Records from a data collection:
━━━━━━━━━━

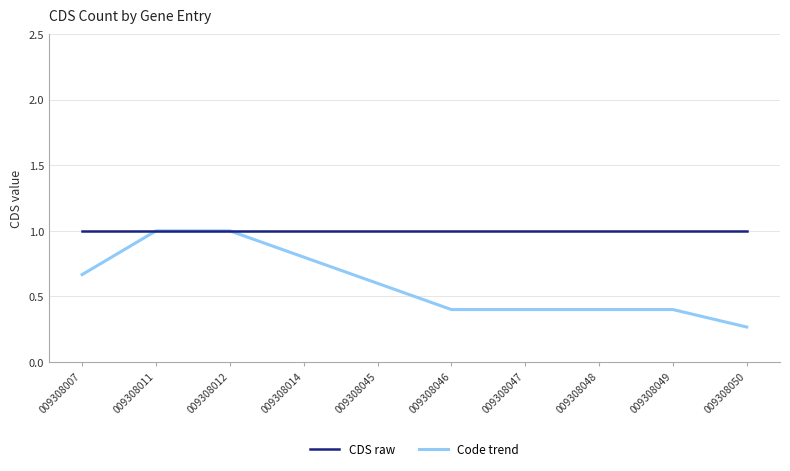

Which series has the widest spread of values?

Code trend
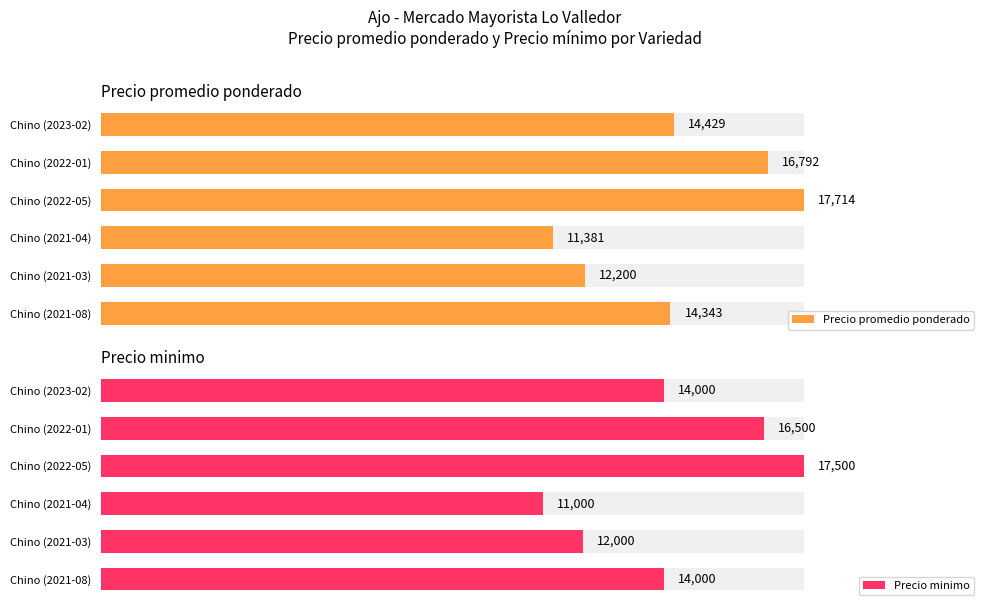

What is the difference between the maximum and minimum values in the Precio minimo series?

6500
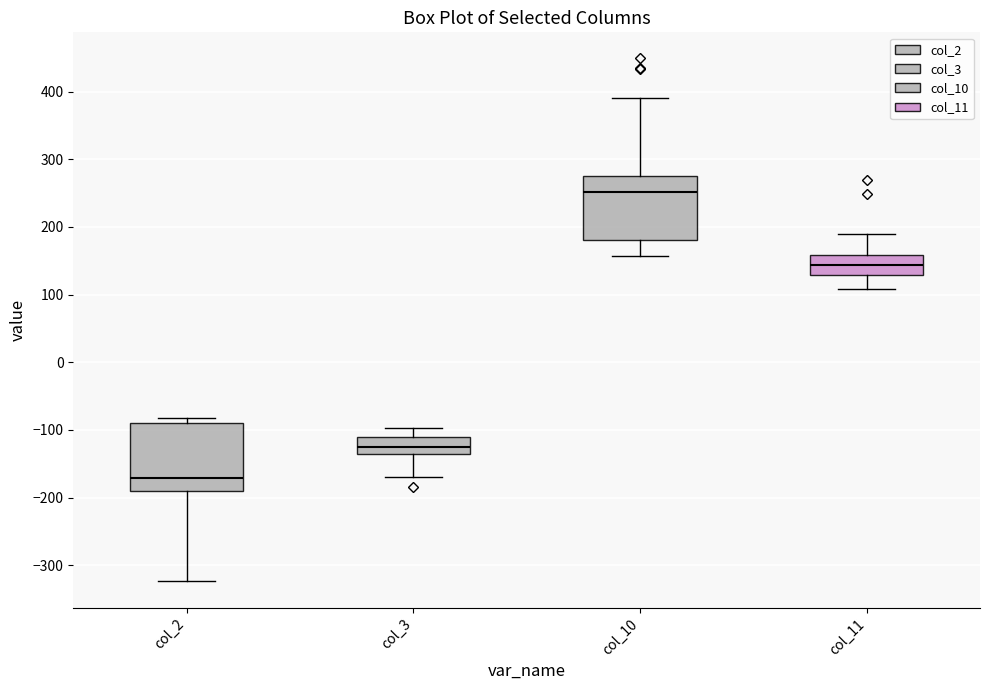

Reading left to right, transcribe this box plot: for each box, give where its median line is, the range the box spans, and where its two whiskers end, as read against the y-axis. The values are not printed on the chart, so give them approximately, as read against the axis.

col_2: median -170, box -190 to -90, whiskers -320 to -80
col_3: median -130, box -140 to -110, whiskers -170 to -100
col_10: median 250, box 180 to 280, whiskers 160 to 390
col_11: median 140, box 130 to 160, whiskers 110 to 190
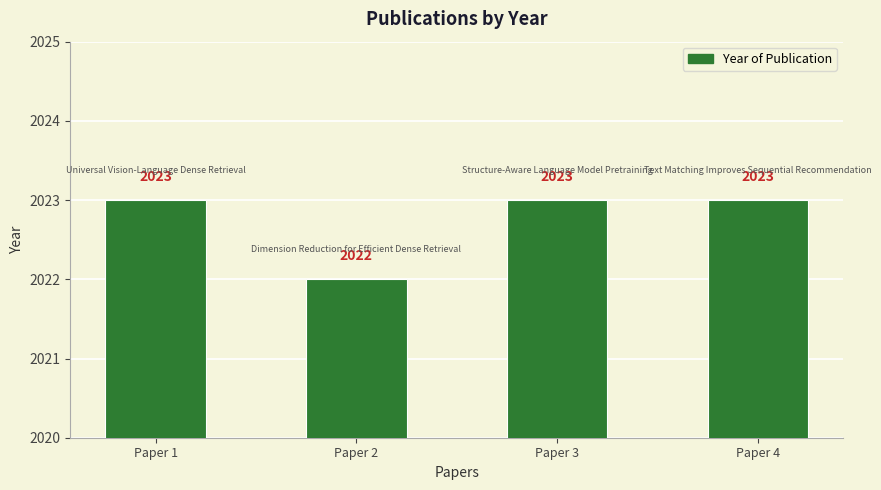

Reading left to right, what are all the values shown in this chart?

2023	2022	2023	2023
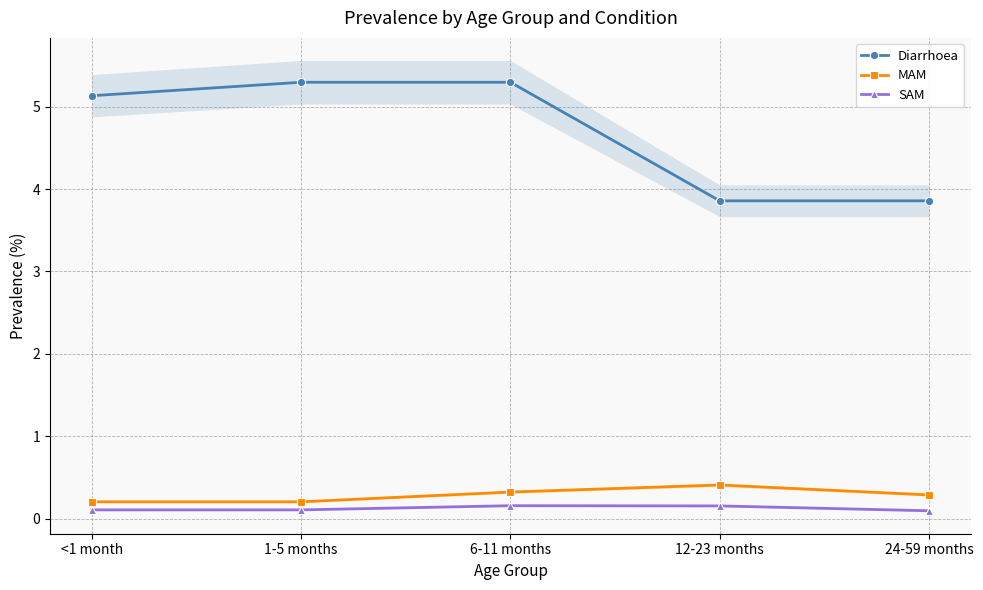

The value of Diarrhoea at 24-59 months is 3.9. True or false?

True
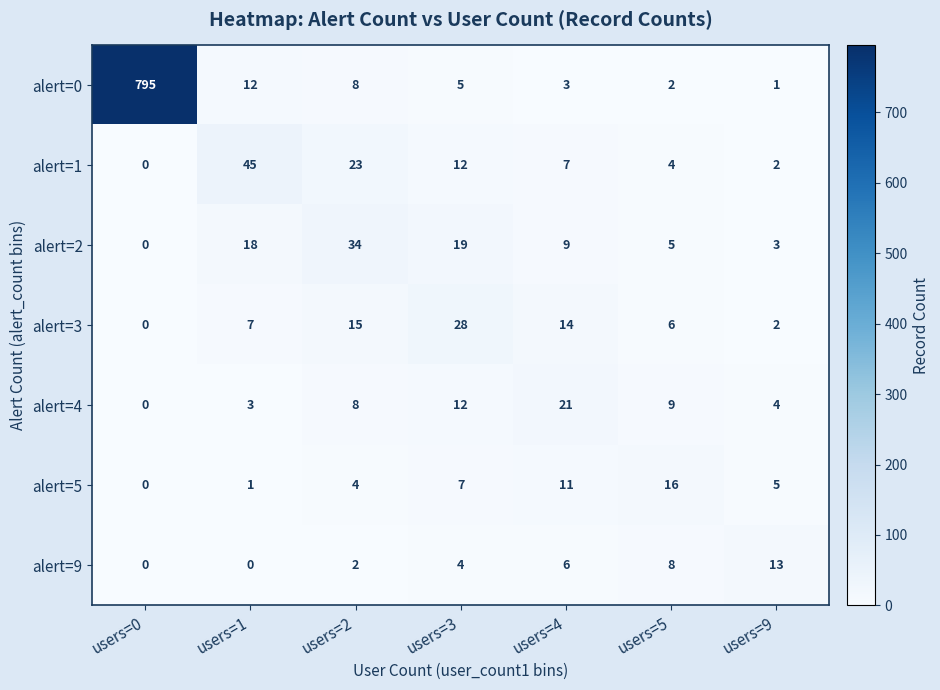

Which series has the widest spread of values?

alert=0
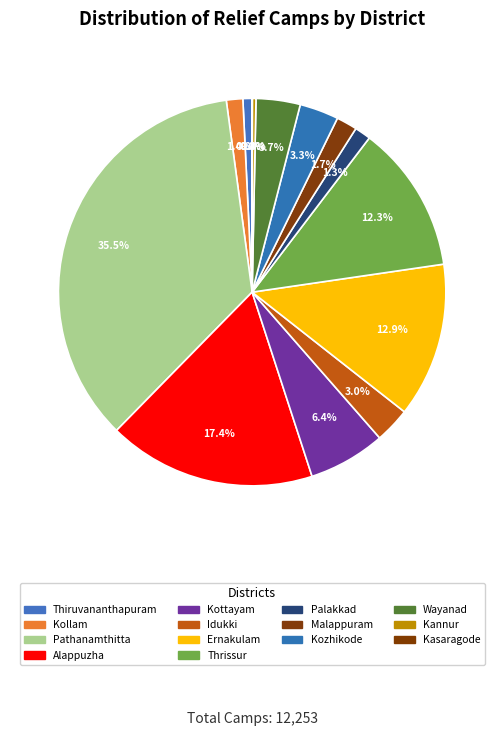

Which category has the biggest portion of the pie?

Pathanamthitta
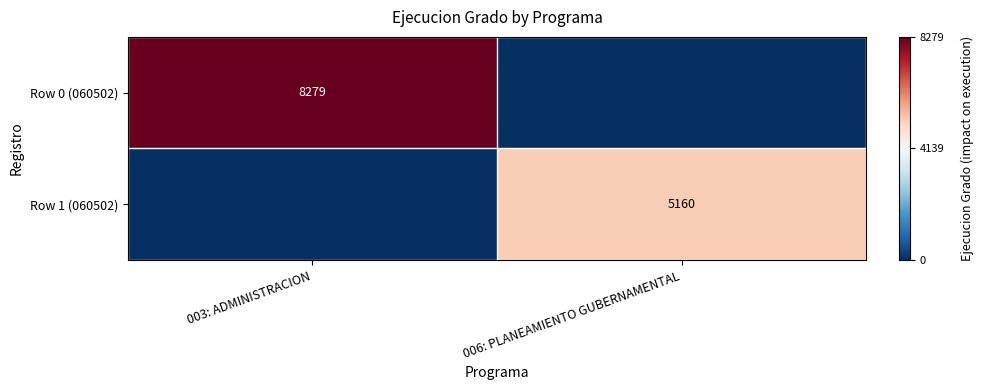

True or false: Row 1 (060502) has a value of 5160 at 006: PLANEAMIENTO GUBERNAMENTAL.

True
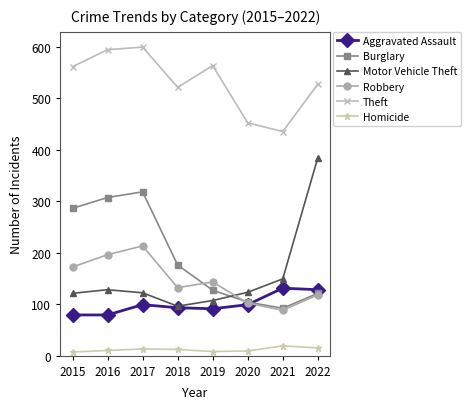

Where is Robbery nearest to the value 150?

2019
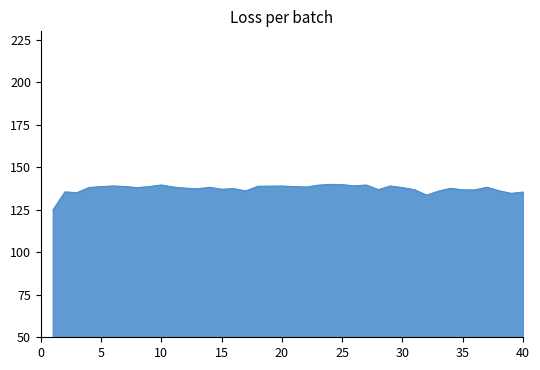

What is the maximum value shown in the chart?

140.0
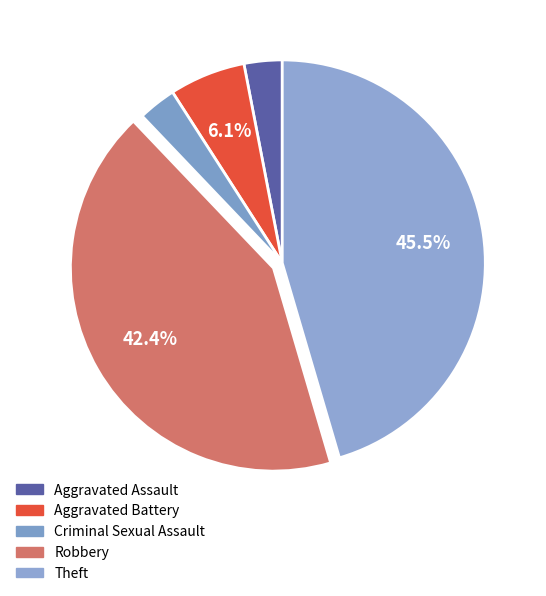

Rank the categories by value from highest to lowest.

Theft, Robbery, Aggravated Battery, Aggravated Assault, Criminal Sexual Assault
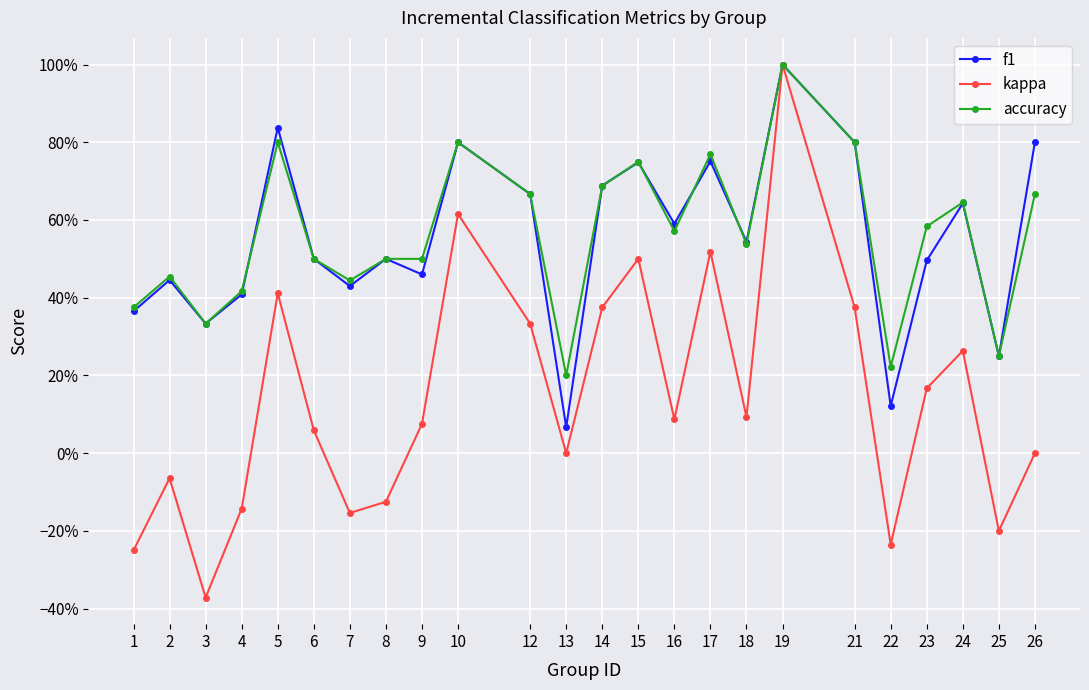

The value of kappa at 19 is 1.0. True or false?

True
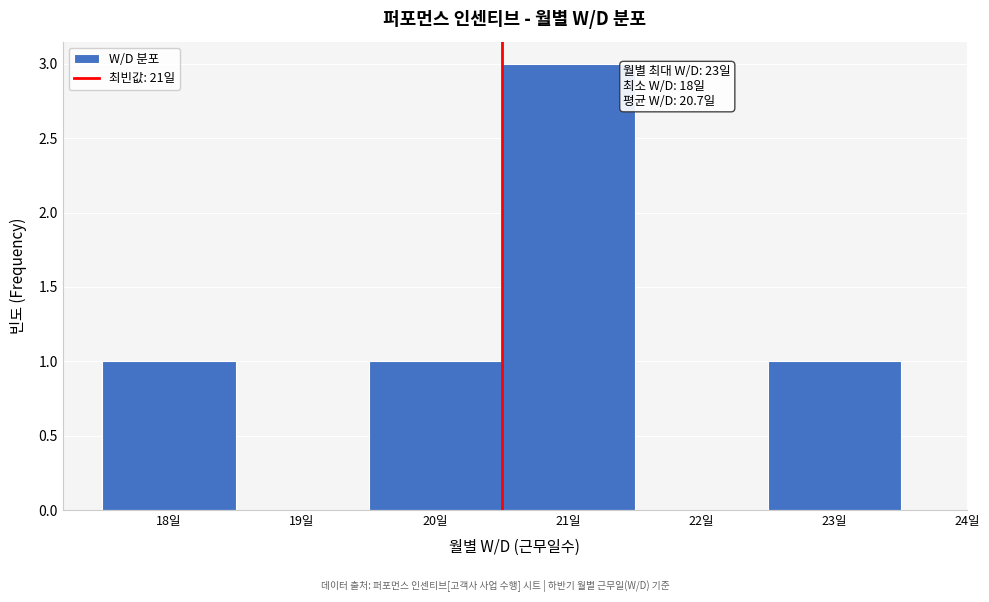

Over which range of the x-axis is the bar tallest?

20.5 to 21.5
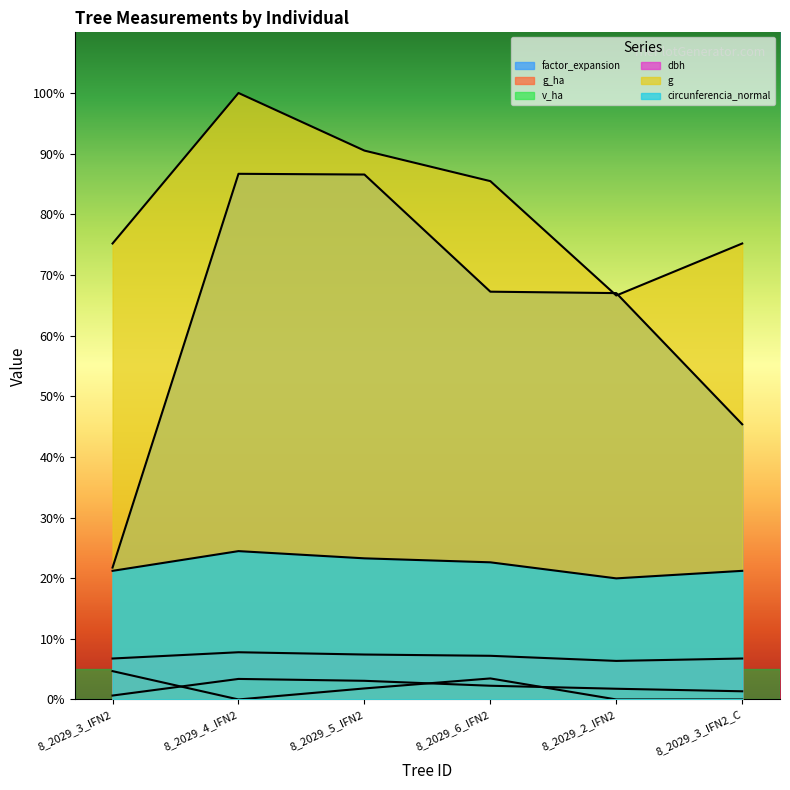

Rank the series by their maximum value, from highest to lowest.

g, factor_expansion, circunferencia_normal, dbh, g_ha, v_ha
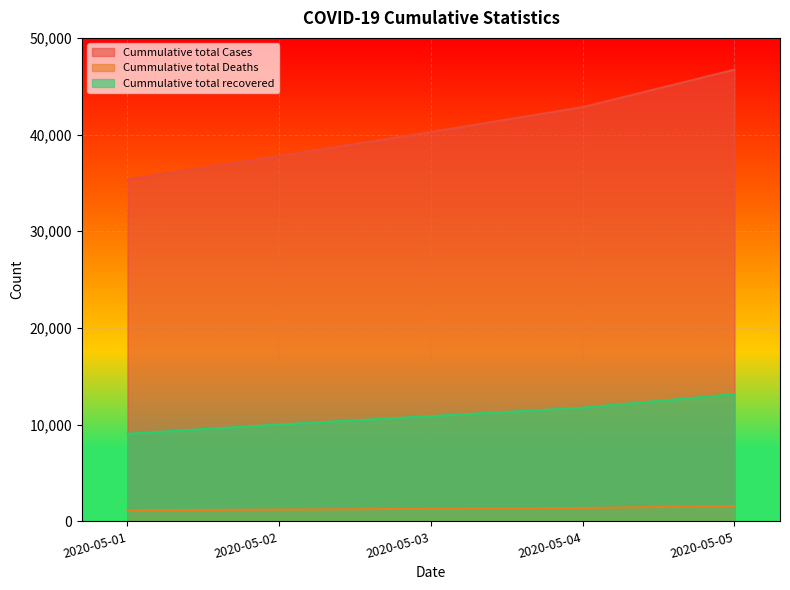

At which label does Cummulative total recovered reach its minimum?

2020-05-01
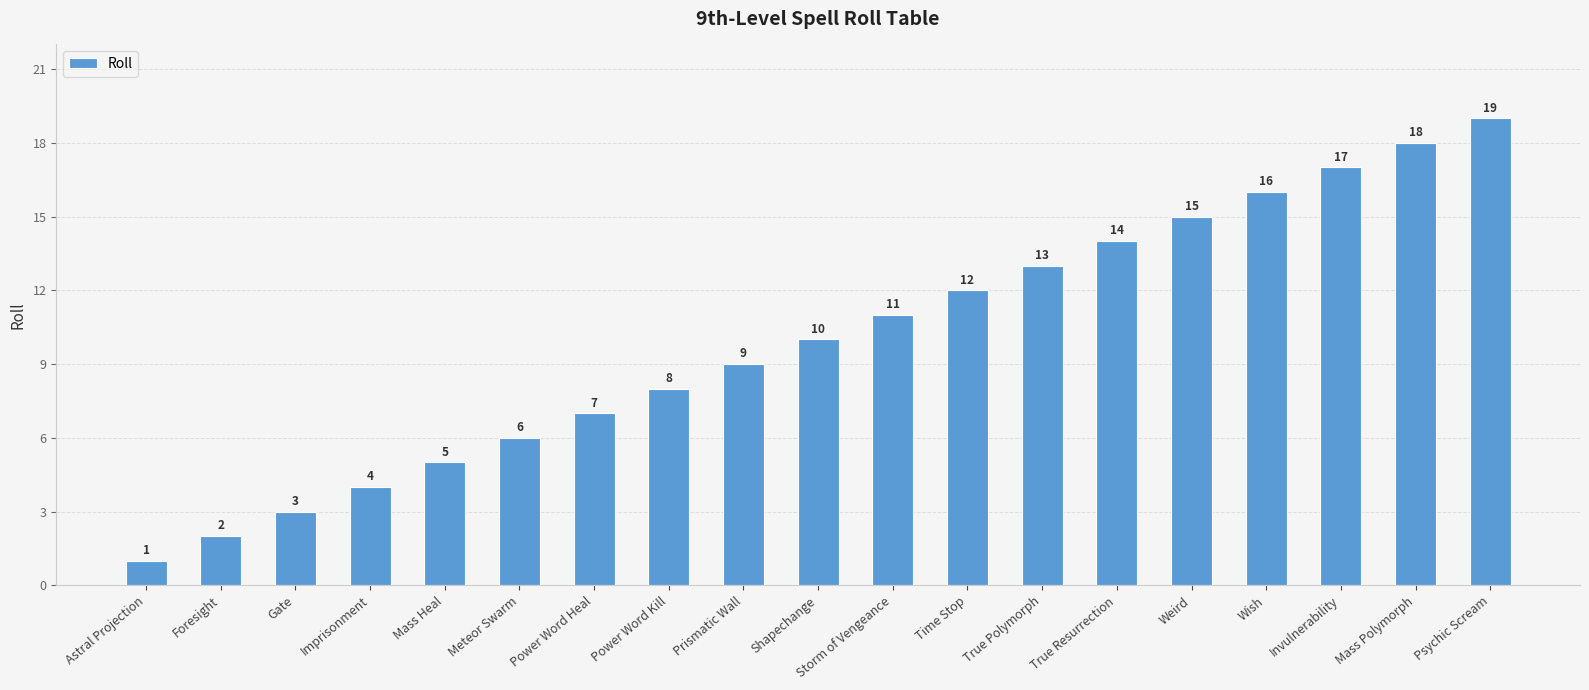

How many bars are there in total?

19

━━━━━━━━━━

- [WORK INSTRUCTIONS]: Format the lines above as a Markdown table with the columns Row and Line, numbering each row and skipping blank lines. Leave the pictures out of the table.

- [RESPONSE TO THIS EXERCISE]:
| Row | Line |
|---|---|
| 1 | Which series has the widest spread of values? |
| 2 | Code trend |
| 3 | What is the difference between the maximum and minimum values in the Precio minimo series? |
| 4 | 6500 |
| 5 | Reading left to right, transcribe this box plot: for each box, give where its median line is, the range the box spans, and where its two whiskers end, as read against the y-axis. The values are not printed on the chart, so give them approximately, as read against the axis. |
| 6 | col_2: median -170, box -190 to -90, whiskers -320 to -80 |
| 7 | col_3: median -130, box -140 to -110, whiskers -170 to -100 |
| 8 | col_10: median 250, box 180 to 280, whiskers 160 to 390 |
| 9 | col_11: median 140, box 130 to 160, whiskers 110 to 190 |
| 10 | Reading left to right, what are all the values shown in this chart? |
| 11 | 2023	2022	2023	2023 |
| 12 | The value of Diarrhoea at 24-59 months is 3.9. True or false? |
| 13 | True |
| 14 | Which series has the widest spread of values? |
| 15 | alert=0 |
| 16 | Which category has the biggest portion of the pie? |
| 17 | Pathanamthitta |
| 18 | True or false: Row 1 (060502) has a value of 5160 at 006: PLANEAMIENTO GUBERNAMENTAL. |
| 19 | True |
| 20 | Where is Robbery nearest to the value 150? |
| 21 | 2019 |
| 22 | What is the maximum value shown in the chart? |
| 23 | 140.0 |
| 24 | Rank the categories by value from highest to lowest. |
| 25 | Theft, Robbery, Aggravated Battery, Aggravated Assault, Criminal Sexual Assault |
| 26 | The value of kappa at 19 is 1.0. True or false? |
| 27 | True |
| 28 | Over which range of the x-axis is the bar tallest? |
| 29 | 20.5 to 21.5 |
| 30 | Rank the series by their maximum value, from highest to lowest. |
| 31 | g, factor_expansion, circunferencia_normal, dbh, g_ha, v_ha |
| 32 | At which label does Cummulative total recovered reach its minimum? |
| 33 | 2020-05-01 |
| 34 | How many bars are there in total? |
| 35 | 19 |